Further, Peake's clear view of Gormenghast's strengths and failings, his ability to pin-point and describe its social and cultural rigidity while still implying value in its core adds to the novel's impact. He is capable of mocking the society as he shows sadness at its impending doom, outrage at its waste of individual talent and intelligence, and regret for a society losing its stability. Peake introduces us to Gormenghast at the historical moment when change threatens a society that resists change and will not change without a struggle. We see the conflict between the loyalty to their society of men of good will and their early inklings that the irresistible force of change approaches.
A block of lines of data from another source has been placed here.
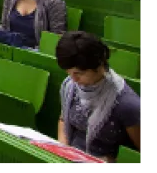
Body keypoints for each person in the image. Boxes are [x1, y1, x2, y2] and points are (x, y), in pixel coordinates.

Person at [55, 31, 143, 163]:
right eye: (69, 73)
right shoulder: (71, 86)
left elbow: (137, 154)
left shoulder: (126, 104)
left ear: (100, 65)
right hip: (70, 158)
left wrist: (110, 161)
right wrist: (63, 150)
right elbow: (63, 120)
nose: (73, 79)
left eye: (79, 73)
This generates a slow, steady suspense, and provides an air of melancholy and foreboding somewhat leavened by Peake's wit.

Titus Groan is a novel that resists simple plot summary; plot is not its most important element, yet the lives and actions of so many of characters are woven together that to describe one strand leads to describing many. And a cursory summary could lead one to think of Titus Groan as allegory. Certainly there are parallels between the life of Gormenghast and the England of the 1940s, with the world in drastic flux, but Peake does not create easy parallels, neither does he slip into parody or direct satire. Instead Peake imagines the world and people of Gormenghast so fully that his creation takes on much of the density and completeness of life, which it then shares with the patient, persistent and diligent reader.